*INSTRUCTIONS FOR THE TASK*
Go line by line through the data below and count those that hold "linecap". Return only the number.

*EXCERPTED RECORDS*
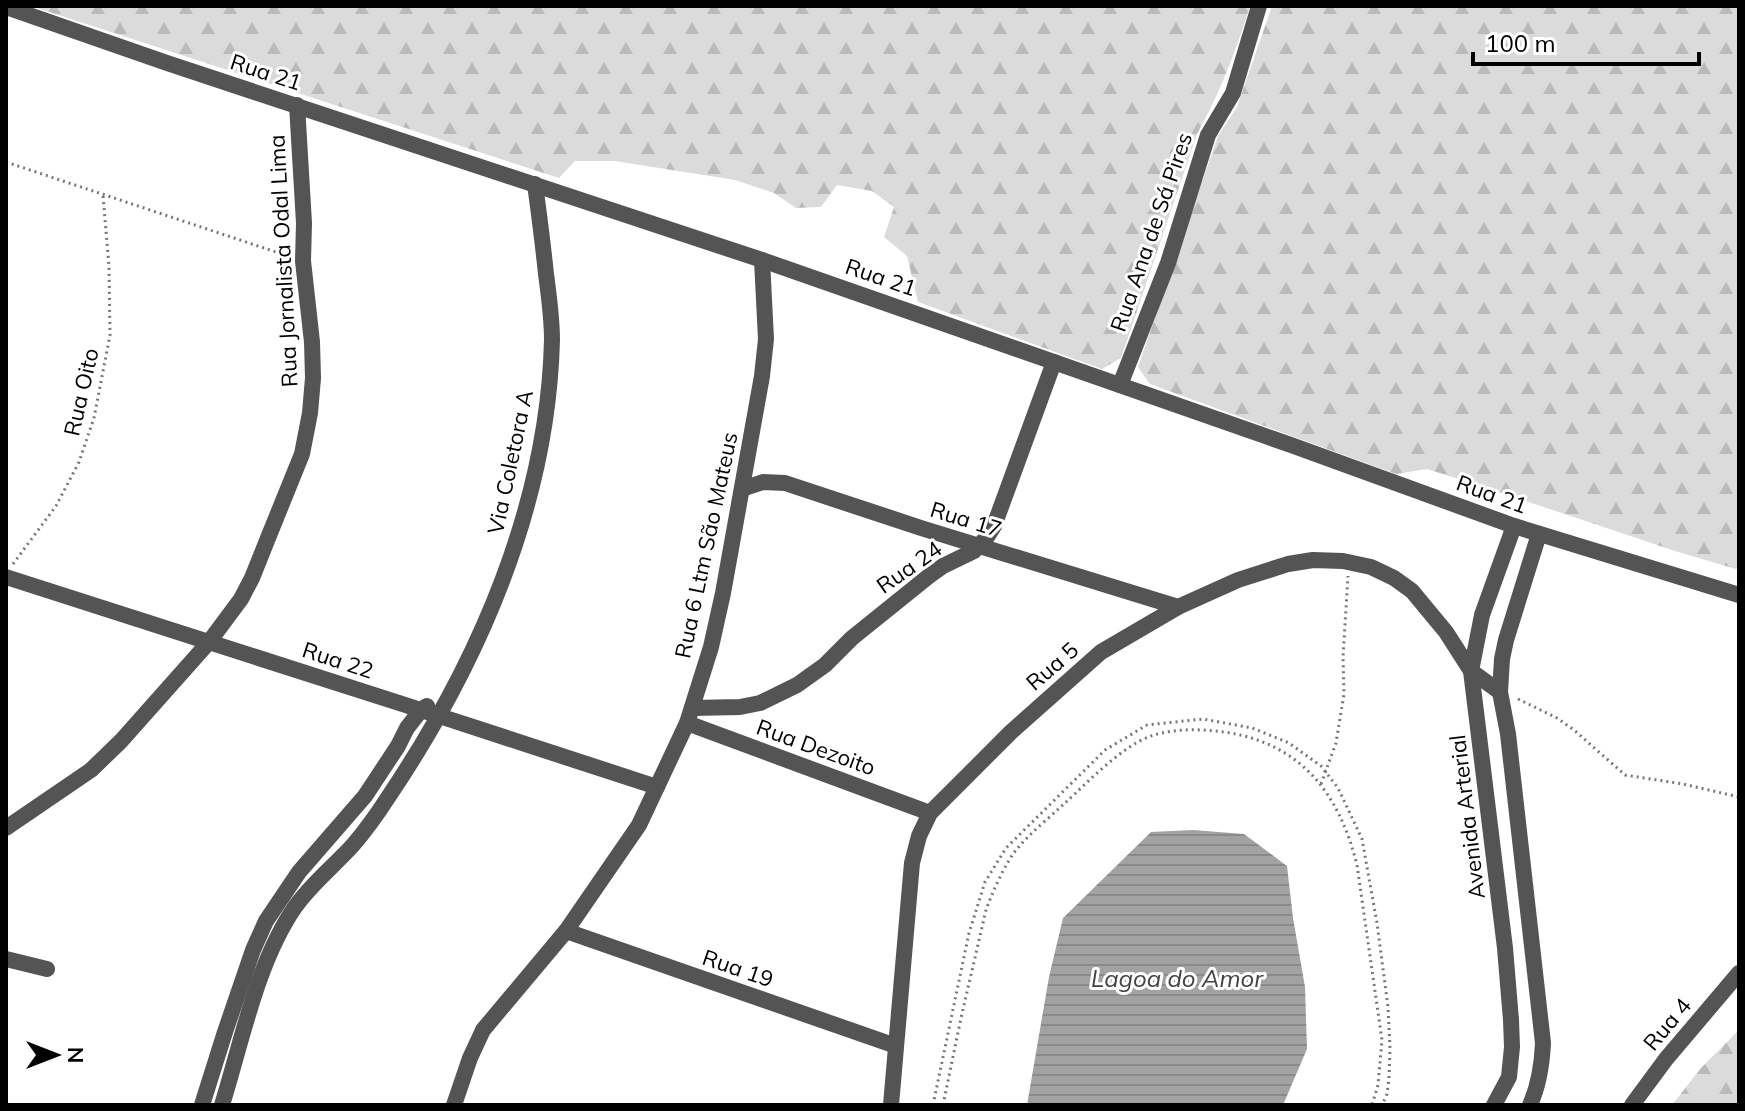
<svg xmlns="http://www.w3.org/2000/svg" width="1745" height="1111" font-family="Mulish,sans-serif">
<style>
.forest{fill:url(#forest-firs)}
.water{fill:url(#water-rules)}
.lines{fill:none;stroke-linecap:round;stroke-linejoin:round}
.path{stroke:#767676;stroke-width:3;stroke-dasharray:2 4;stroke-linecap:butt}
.street{stroke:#545454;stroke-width:16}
.labels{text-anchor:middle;stroke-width:6;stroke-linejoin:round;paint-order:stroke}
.street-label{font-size:22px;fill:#000;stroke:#fff}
.water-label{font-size:24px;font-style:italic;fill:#434343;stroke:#fff}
</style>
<defs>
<pattern id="forest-firs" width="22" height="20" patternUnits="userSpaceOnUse" patternTransform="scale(2)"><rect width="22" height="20" fill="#dbdbdb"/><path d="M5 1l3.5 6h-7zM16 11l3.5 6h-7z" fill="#bababa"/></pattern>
<pattern id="water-rules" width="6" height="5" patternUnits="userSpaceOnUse" patternTransform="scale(2)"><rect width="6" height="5" fill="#a2a2a2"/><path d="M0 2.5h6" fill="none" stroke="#8a8a8a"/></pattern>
</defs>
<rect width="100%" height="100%" fill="#fff"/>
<g class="forest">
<path d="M31 6H1250C1235 53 1221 91 1197 134L1121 358 1102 369 918 302 907 256 884 237 894 207 872 191 837 185 821 207 796 208 774 193 735 180 615 161H575L559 178Z"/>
<polygon points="1272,6 1739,6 1739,570 1675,551 1493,490 1427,469 1396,474 1150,384 1138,367 1218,136 1237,107"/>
<polygon points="1739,1030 1739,1105 1672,1105 1701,1068"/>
</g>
<polygon class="water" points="1193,830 1244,834 1287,866 1293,918 1305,987 1307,1049 1283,1105 1027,1105 1049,977 1063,918 1151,832"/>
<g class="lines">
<g class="path">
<polyline points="6,162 288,256"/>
<polyline points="13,564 56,506 79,462 94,418 110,335 109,266 103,196"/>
<polyline points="1518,699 1557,718 1574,730 1625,775 1683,784 1739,797"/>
<polyline points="1321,784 1336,743 1344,694 1343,657 1348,576"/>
<polyline points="933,1105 969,933 985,882 1006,848 1105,750 1147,725 1203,719 1252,728 1289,743 1321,766 1338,788 1362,839 1377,923 1388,1007 1390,1048 1389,1078 1387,1094 1382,1105"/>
<path d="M943 1105 961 1018 986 910C992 893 1005 864 1016 850 1030 833 1049 818 1065 803 1088 782 1122 746 1151 736 1175 728 1200 729 1224 732 1301 743 1339 793 1357 865L1382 1040 1378 1085 1372 1105"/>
</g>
<g class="street">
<polyline points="6,7 167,63 762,260 1291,445 1514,526 1739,595"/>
<polyline points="1120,385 1168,263 1208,135 1233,93 1259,6"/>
<polyline points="742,489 763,482 785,483 921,528 1178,607"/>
<polyline points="6,577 421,710 657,787"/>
<polyline points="692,708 740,707 760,703 797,685 825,665 852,638 929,576 943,566 974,551 987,537 994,526 1054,362"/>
<polyline points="687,723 930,813"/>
<polyline points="6,828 91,770 121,741 209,642 241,599 252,578 266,543 302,454 310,413 313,378 312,342 303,261 304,223 297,105"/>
<polyline points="566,931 896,1046"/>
<polyline points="6,959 47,969"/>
<polyline points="202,1105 225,1032 253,950 266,921 299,872 365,796 398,746 407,728 421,710 427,706"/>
<path d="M222 1105C242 1041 257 962 295 907 311 884 334 866 353 845 366 830 378 813 389 796 479 662 548 504 552 340 552 318 549 296 546 274 543 244 539 214 535 184"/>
<polyline points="454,1105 470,1058 483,1030 566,931 639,825 687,723 711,647 723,593 762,376 766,339 762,260"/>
<polyline points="891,1105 912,863 919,836 930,813 1011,732 1101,652 1178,607 1238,580 1288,564 1313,560 1343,561 1371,567 1394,578 1412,591 1446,632 1471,671 1500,692"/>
<polyline points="1494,1105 1509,1077 1512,1047 1511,1020 1505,948 1471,671 1482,615 1514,526"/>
<path d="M1530 1105C1539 1085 1542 1065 1543 1043L1508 734 1500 692 1502 659 1506 640 1539 534"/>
<polyline points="1632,1105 1666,1059 1739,973"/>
</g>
</g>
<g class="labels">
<g class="street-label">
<text transform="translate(266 72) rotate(18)" y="8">Rua 21</text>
<text transform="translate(1151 232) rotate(-71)" y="8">Rua Ana de Sá Pires</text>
<text transform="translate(283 261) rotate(-93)" y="8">Rua Jornalista Odal Lima</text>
<text transform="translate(881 277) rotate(19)" y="8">Rua 21</text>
<text transform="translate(81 392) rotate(-77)" y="8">Rua Oito</text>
<text transform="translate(510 462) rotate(-78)" y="8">Via Coletora A</text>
<text transform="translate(1492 494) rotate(20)" y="8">Rua 21</text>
<text transform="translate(966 519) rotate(17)" y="8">Rua 17</text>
<text transform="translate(706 545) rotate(-78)" y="8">Rua 6 Ltm São Mateus</text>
<text transform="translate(909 567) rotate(-35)" y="8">Rua 24</text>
<text transform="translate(338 660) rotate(18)" y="8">Rua 22</text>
<text transform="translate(1052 666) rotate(-41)" y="8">Rua 5</text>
<text transform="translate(816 747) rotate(20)" y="8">Rua Dezoito</text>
<text transform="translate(1467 817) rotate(-97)" y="8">Avenida Arterial</text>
<text transform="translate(738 968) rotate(19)" y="8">Rua 19</text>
<text transform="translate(1667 1024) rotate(-50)" y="8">Rua 4</text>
</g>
<g class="water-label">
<text x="1177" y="987">Lagoa do Amor</text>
</g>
</g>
<rect width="1745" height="1111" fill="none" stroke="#000000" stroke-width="16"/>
<g transform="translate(56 1055) rotate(90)" stroke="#ffffff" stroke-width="6" paint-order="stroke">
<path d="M0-6L14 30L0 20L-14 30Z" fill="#000000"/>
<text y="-12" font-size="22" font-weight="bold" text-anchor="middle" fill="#000000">N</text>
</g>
<path d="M1473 52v12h226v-12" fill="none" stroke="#000000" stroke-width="4"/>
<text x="1485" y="52" font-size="24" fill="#000000" stroke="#ffffff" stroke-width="6" paint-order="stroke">100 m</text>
</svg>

*COMPLETED EXERCISE*
2